SESSION ORDINAIRE DE 2005-2006

Annexe au procès-verbal de la séance du 28 juin 2006

RAPPORT

FAIT

au nom de commission des Affaires économiques (1) sur la proposition de loi, ADOPTÉE PAR L'ASSEMBLÉE NATIONALE, relative à la fixation des rendements des vins à appellation d' origine contrôlée pour la campagne 2006-2007,

Par M. Jackie PIERRE,

Sénateur.

(1) Cette commission est composée de : M. Jean-Paul Emorine, président ; MM. Jean-Marc Pastor, Gérard César, Bernard Piras, Gérard Cornu, Marcel Deneux, Pierre Herisson, vice-présidents ; MM. Gérard Le Cam, François Fortassin, Dominique Braye, Bernard Dussaut, Christian Gaudin, Jean Pépin, Bruno Sido, secrétaires ; MM. Jean-Paul Alduy, Pierre André, Gérard Bailly, René Beaumont, Michel Bécot, Jean-Pierre Bel, Joël Billard, Michel Billout, Claude Biwer, Jean Bizet, Jean Boyer, Mme Yolande Boyer, MM. Jean-Pierre Caffet, Yves Coquelle, Roland Courteau, Philippe Darniche, Gérard Delfau, Mme Michelle Demessine, M.  Jean Desessard, Mme Evelyne Didier, MM. Philippe Dominati, Michel Doublet, Daniel Dubois, André Ferrand, Alain Fouché, Alain Gérard, François Gerbaud, Charles Ginésy, Adrien Giraud, Mme Adeline Gousseau, MM. Francis Grignon, Louis Grillot, Georges Gruillot, Mme Odette Herviaux, MM. Michel Houel, Benoît Huré, Mmes Sandrine Hurel, Bariza Khiari, M. Yves Krattinger, Mme Elisabeth Lamure, MM. Jean-François Le Grand, André Lejeune, Philippe Leroy, Claude Lise, Daniel Marsin, Jean-Claude Merceron, Dominique Mortemousque, Jackie Pierre, Rémy Pointereau, Ladislas Poniatowski, Daniel Raoul, Paul Raoult, Daniel Reiner, Thierry Repentin, Bruno Retailleau, Charles Revet, Henri Revol, Roland Ries, Claude Saunier, Daniel Soulage, Michel Teston, Yannick Texier, Pierre-Yvon Trémel, Jean-Pierre Vial.

Voir les numéros :

Assemblée nationale ( 12 ème législ.) : 3172 , 3181 et T.A. 593

Sénat : 427 (2005-2006)

Agriculture.

INTRODUCTION

Mesdames, Messieurs,

Le secteur viticole traverse actuellement une grave crise, à l'échelle tant nationale qu'européenne. L'importance de la production et des stocks, dont les effets sont accentués par la croissance des importations de vins du « nouveau monde » et une atonie de la demande, provoque une baisse des cours et pèse sur le revenu des producteurs.

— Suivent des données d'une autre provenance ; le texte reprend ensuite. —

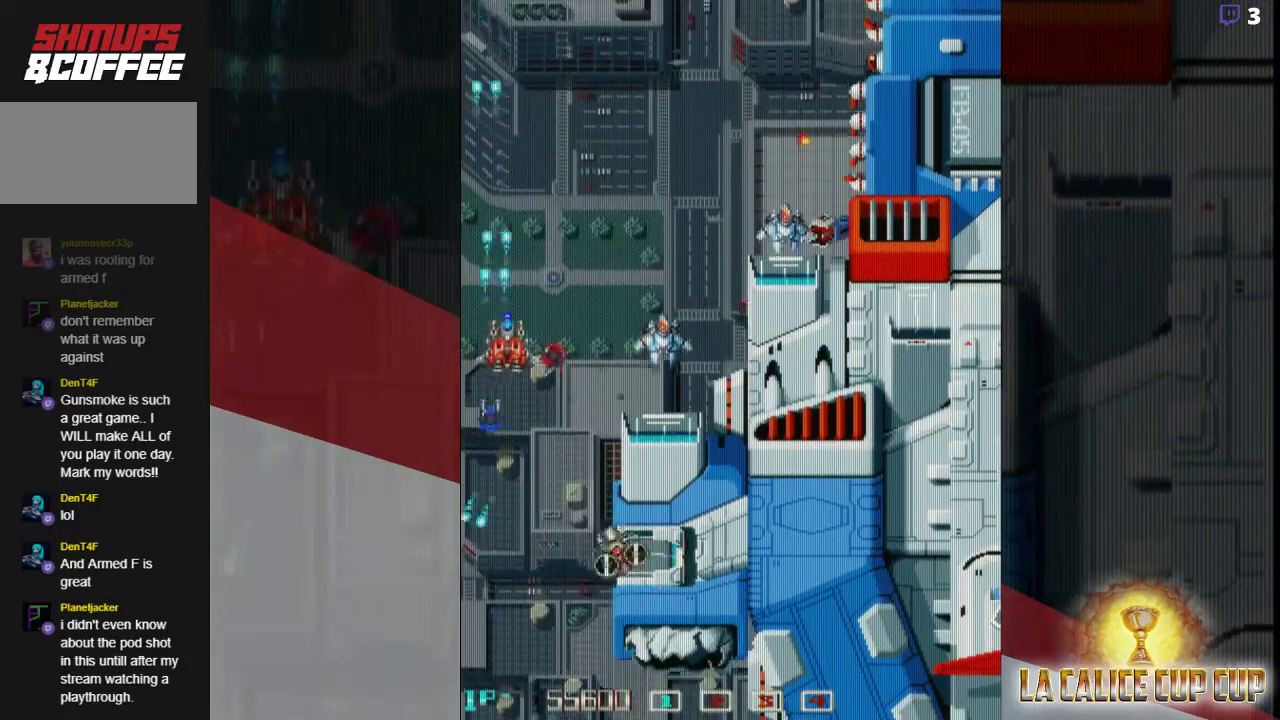
{"dt_ms": 500, "buttons": ["CROSS"], "left_stick": "up-left", "events": [[300, "left_stick", "up-left"]]}
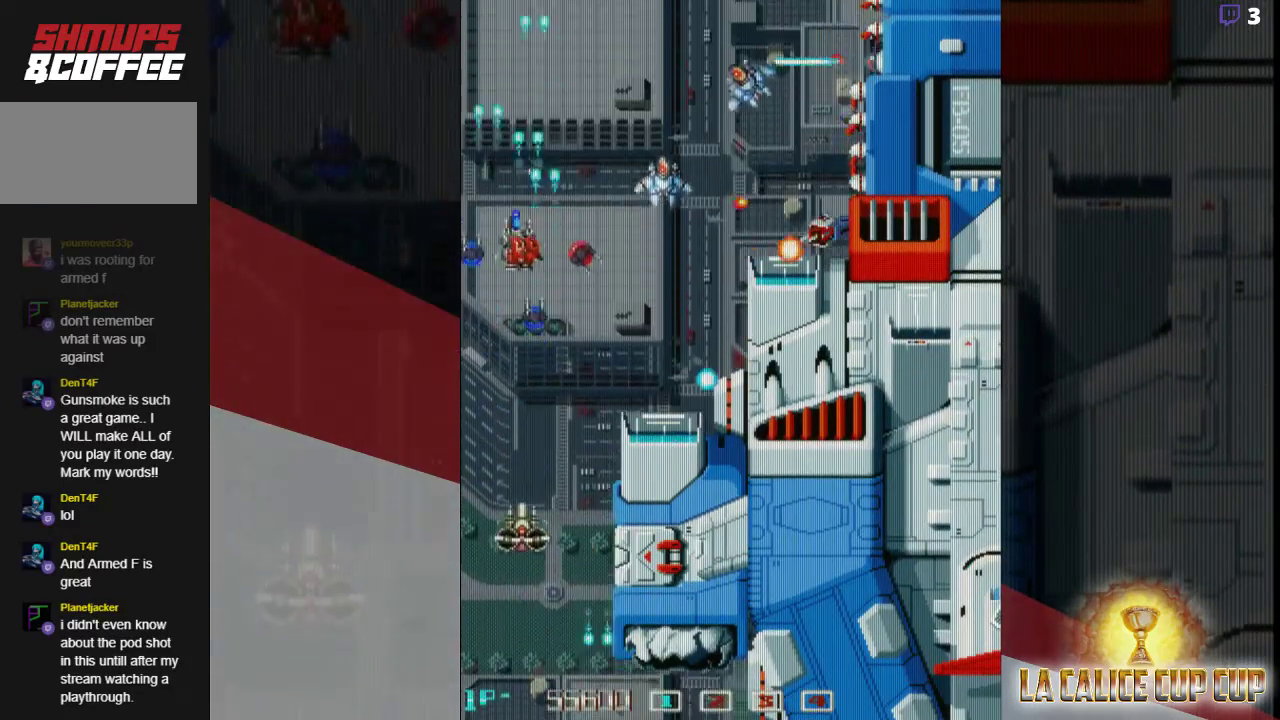
{"dt_ms": 500, "buttons": ["CROSS"], "left_stick": "left", "events": [[483, "left_stick", "left"]]}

Afin d'y remédier dans un délai rapide, la Commission européenne, qui, par ailleurs, vient de proposer une réforme de l'organisation commune de marché (OCM) vitivinicole 1 ( * ) , s'est résolue à autoriser une distillation de crise pour les vins de table et les vins de qualité.

L'estimant insuffisante, le gouvernement français a décidé d'apporter une aide de trésorerie aux viticulteurs s'engageant dans la distillation, afin que leur production soit rémunérée à un niveau minimal.

Cependant, la participation à la distillation étant facultative, il est probable qu'une partie des producteurs, ne la jugeant pas intéressante à titre individuel, s'abstiendront d'y recourir, réduisant d'autant la portée de la mesure.

C'est afin de prévenir de tels comportements et de donner aux pouvoirs publics les moyens d'obtenir la coopération de l'ensemble de la filière que cette proposition de loi a été déposée par le député Antoine Herth 2 ( * ) .

I. UN SECTEUR VITICOLE TRAVERSANT UNE CRISE PROFONDE

A. UNE SURPRODUCTION CHRONIQUE PAR RAPPORT À LA DEMANDE

La crise qui affecte le secteur viticole se caractérise par une surabondance de l'offre par rapport aux capacités d'absorption du marché.

Au niveau européen , et selon les chiffres avancés par la Commission européenne dans son projet de réforme de l'organisation commune de marché (OCM), les excédents structurels s'élèvent à quelques 15 millions d'hectolitres, soit près de 8,4 % de la production vitivinicole de l'Union européenne. La consommation de vin, quant à elle, diminue de quelque 750.000 hectolitres par an.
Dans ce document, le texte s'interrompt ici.